Exercise text:
◇ ◇ ◇ ◇ ◇
It is also not sufficient for the nonmoving party merely to “show that there is some metaphysical doubt as to the material facts.”
Matsushita,
475 U.S. at 586. Moreover, “[t]he trial court no longer has the duty to search the entire record to establish that it is bereft of a genuine issue of material fact.”
Street,
886 F.2d at 1479. That is, the nonmoving party has an affirmative duty to direct the court’s attention to specific portions of the record upon which it seeks to rely to create a genuine issue of material fact.
This line of cases emphasizes the point that when one party moves for summary judgment, the nonmoving party must take affirmative steps to rebut the application of summary judgment. Courts have stated that:
Under
Liberty Lobby
and
Celotex,
a party may move for summary judgment asserting that the opposing party will not be able to produce sufficient evidence at trial to withstand a directed verdict, and if the opposing party is therefore unable to demonstrate that he can do so, summary judgment is appropriate. “In other words, the movant could challenge the opposing party to ‘put up or shut up,’ on a critical issue [and] ... if the respondent did not ‘put up,’ summary judgment was proper.”
Fulson v. City of Columbus,
801 F.Supp. 1, 4 (S.D.Ohio 1992) (quoting
Street,
886 F.2d at 1478).
The Sixth Circuit further emphasized the showing required to defeat summary judgement in
Mitchell v. Toledo Hosp.,
964 F.2d 577 (6th Cir.1992), stating:
The mere existence of a scintilla of evidence in support of the plaintiff’s position will be insufficient; there must be evidence on which the jury could reasonably find for the plaintiff. The judge’s inquiry, therefore, unavoidably asks whether reasonable jurors could find by a preponderance of evidence that the plaintiff is entitled to a verdict ... The “mere possibility” of a factual dispute is not enough. Rather, in order to defeat summary judgment a plaintiff “must come forward with more persuasive evidence to support [his or her] claim than would otherwise be necessary.” Where the defendant demonstrates that after a reasonable period of discovery the plaintiff is unable to produce sufficient evi
dence beyond the bare allegations of the complaint to support an essential element of his or her case, summary judgment should be granted.
◇ ◇ ◇ ◇ ◇
[Stored data entries]
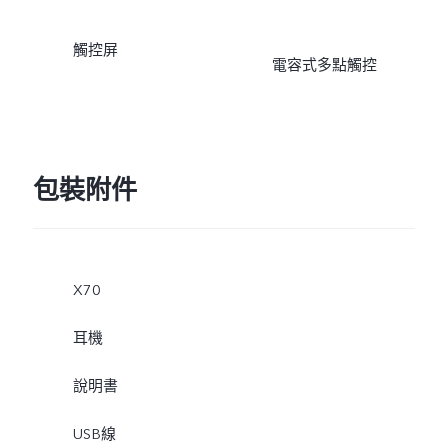
觸控屏
電容式多點觸控
包裝附件
X70
耳機
說明書
USB線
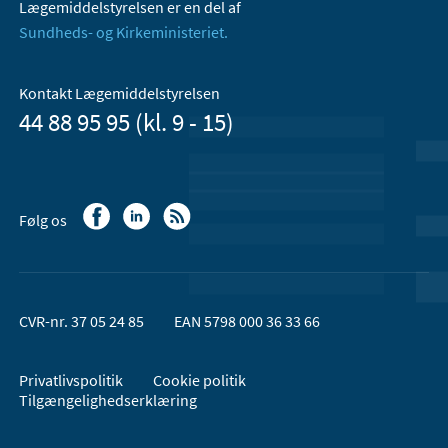
Lægemiddelstyrelsen er en del af
Sundheds- og Kirkeministeriet.
Kontakt Lægemiddelstyrelsen
44 88 95 95 (kl. 9 - 15)
Følg os
CVR-nr. 37 05 24 85
EAN 5798 000 36 33 66
Privatlivspolitik
Cookie politik
Tilgængelighedserklæring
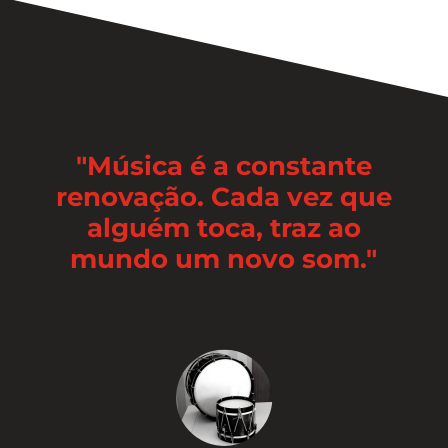
"Música é a constante
renovação. Cada vez que
alguém toca, traz ao
mundo um novo som."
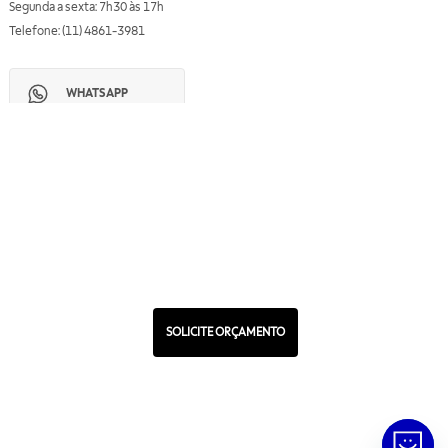
Segunda a sexta: 7h30 às 17h
Telefone: (11) 4861-3981
WHATSAPP
Manual de Ética
Canal de Ética
Portal do Fornecedor
Contato de Representantes
Para Empresas
Compra com CNPJ
RA 1000
SOLICITE ORÇAMENTO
◇ ◇ ◇ ◇ ◇
Exercise requirements:
(A) In the records, substitute "Conduta" for "Ética" throughout the part that opens with the line containing "é a constante" and closes with the last line of the records. Reproduce that part with nothing else changed, and leave the pictures out of your answer.
(B) Continue the text on the summary judgment standard from where it stops.

Replies:
(A)
"Música é a constante
renovação. Cada vez que
alguém toca, traz ao
mundo um novo som."
Segunda a sexta: 7h30 às 17h
Telefone: (11) 4861-3981
WHATSAPP
Manual de Conduta
Canal de Conduta
Portal do Fornecedor
Contato de Representantes
Para Empresas
Compra com CNPJ
RA 1000
SOLICITE ORÇAMENTO

(B)
Mitchell,
964 F.2d at 581-82 (citations omitted).
III. Discussion
A. Discrimination Claim — National Origin
The Defendant argues that Plaintiffs claim for discrimination on the basis of Plaintiff’s Irish national origin must fail as matter of law because Plaintiff is unable to meet the requisite elements to establish a
pñma facie
case. Specifically, Defendant contends that Plaintiffs claim for discrimination should be dismissed because he voluntarily terminated his employment with Defendant and “was not constructively discharged.” To support this argument, Defendant suggests , that the incidents giving rise to Plaintiffs claim, culminating with the act of an unknown party placing “Authentic Irishman” signs in Plaintiffs department, did not subject Plaintiff to “working conditions that were so difficult or unpleasant that a reasonable person in Plaintiffs position would have felt compelled to resign.” The Defendant also contends that there is no evidence to indicate that Defendant could have reasonably foreseen that Plaintiff would elect to resign following the events of this case.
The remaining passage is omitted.